Example jobΒΆ

The following job script job.sh is an example from Riley et al. 2019 (ApJL, 887, L21), for the Slurm batch system on the Cartesius system (see SURFsara systems).

#!/bin/bash
#SBATCH -N 5
#SBATCH --tasks-per-node=32
#SBATCH -t 1-00:00:00
#SBATCH -p broadwell
#SBATCH --job-name=run1

echo start of job in directory $SLURM_SUBMIT_DIR
echo number of nodes is $SLURM_JOB_NUM_NODES
echo the allocated nodes are:
echo $SLURM_JOB_NODELIST

module load intel/2017b
module load python/2.7.9

cp -r $HOME/NICER_analyses/J0030_ST_PST $TMPDIR

cd $TMPDIR/J0030_ST_PST

export PYTHONPATH=$HOME/.local/lib/python2.7/site-packages/:$PYTHONPATH

export OMP_NUM_THREADS=1
export OPENBLAS_NUM_THREADS=1
export GOTO_NUM_THREADS=1
export MKL_NUM_THREADS=1
export LD_LIBRARY_PATH=$HOME/MultiNest_v3.11_CMake/multinest/lib:$LD_LIBRARY_PATH

srun python main_run1.py > out_run1 2> err_run1

cp run1* out_run1 err_run1 $HOME/NICER_analyses/J0030_ST_PST/.
#end of job file

A corresponding resume script would look like:

#!/bin/bash
#SBATCH -N 30
#SBATCH --tasks-per-node=32
#SBATCH -t 2-00:00:00
#SBATCH -p broadwell
#SBATCH --job-name=run1_r1

echo start of job in directory $SLURM_SUBMIT_DIR
echo number of nodes is $SLURM_JOB_NUM_NODES
echo the allocated nodes are:
echo $SLURM_JOB_NODELIST

module load intel/2017b
module load python/2.7.9

cp -r $HOME/NICER_analyses/J0030_ST_PST $TMPDIR

cd $TMPDIR/J0030_ST_PST

export PYTHONPATH=$HOME/.local/lib/python2.7/site-packages/:$PYTHONPATH

export OMP_NUM_THREADS=1
export OPENBLAS_NUM_THREADS=1
export GOTO_NUM_THREADS=1
export MKL_NUM_THREADS=1
export LD_LIBRARY_PATH=$HOME/MultiNest_v3.11_CMake/multinest/lib:$LD_LIBRARY_PATH

srun python main_run1_resume1.py > out_run1_resume1 2> err_run1_resume1

cp run1* out_run1_resume1 err_run1_resume1 $HOME/NICER_analyses/J0030_ST_PST/.
#end of job file

Note how srun is aware of the MPI World, so there is no need specify the number of processes to spawn as a flag argument.

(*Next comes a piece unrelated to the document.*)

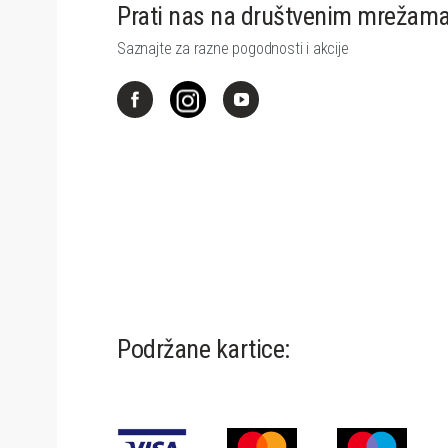
Prati nas na društvenim mrežam
Saznajte za razne pogodnosti i akcije
Podržane kartice:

Also note that the number of processes (which we set to equal the number of physical cores per node) specified in the top directives is far higher than for the initial run. This is because parallelisation efficiency scales with the local rejection fraction during a nested sampling iteration.

Finally, note that only the root process will generate output for inspection.